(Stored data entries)

▼▼▼

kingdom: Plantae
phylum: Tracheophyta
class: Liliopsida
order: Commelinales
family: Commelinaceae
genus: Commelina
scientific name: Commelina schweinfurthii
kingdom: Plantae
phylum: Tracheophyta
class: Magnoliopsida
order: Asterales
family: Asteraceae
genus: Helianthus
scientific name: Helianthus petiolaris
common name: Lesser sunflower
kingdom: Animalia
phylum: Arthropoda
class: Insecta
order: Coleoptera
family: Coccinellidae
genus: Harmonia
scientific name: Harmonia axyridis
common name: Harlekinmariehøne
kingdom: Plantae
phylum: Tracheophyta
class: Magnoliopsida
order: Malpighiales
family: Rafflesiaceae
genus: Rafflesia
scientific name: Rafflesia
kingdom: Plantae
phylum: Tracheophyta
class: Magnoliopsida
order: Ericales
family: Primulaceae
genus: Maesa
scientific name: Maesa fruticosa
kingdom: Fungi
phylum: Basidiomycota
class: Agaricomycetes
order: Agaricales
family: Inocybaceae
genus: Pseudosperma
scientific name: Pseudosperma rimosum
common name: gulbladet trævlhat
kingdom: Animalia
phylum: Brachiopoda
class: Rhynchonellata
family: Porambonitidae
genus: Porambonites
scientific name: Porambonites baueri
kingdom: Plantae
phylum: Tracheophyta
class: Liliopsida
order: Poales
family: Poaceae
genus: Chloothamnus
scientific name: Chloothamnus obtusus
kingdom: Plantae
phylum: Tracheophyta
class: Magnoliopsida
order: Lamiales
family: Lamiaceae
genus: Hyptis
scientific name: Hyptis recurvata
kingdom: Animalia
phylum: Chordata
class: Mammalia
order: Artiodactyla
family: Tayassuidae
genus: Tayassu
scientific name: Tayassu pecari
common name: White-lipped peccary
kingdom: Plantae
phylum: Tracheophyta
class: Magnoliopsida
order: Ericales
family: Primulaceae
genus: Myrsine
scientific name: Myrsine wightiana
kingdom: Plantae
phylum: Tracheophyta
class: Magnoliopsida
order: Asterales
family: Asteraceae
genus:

▲▲▲

Directive: From the items above, select each line that contains the word "family".

The solution:
family: Commelinaceae
family: Asteraceae
family: Coccinellidae
family: Rafflesiaceae
family: Primulaceae
family: Inocybaceae
family: Porambonitidae
family: Poaceae
family: Lamiaceae
family: Tayassuidae
family: Primulaceae
family: Asteraceae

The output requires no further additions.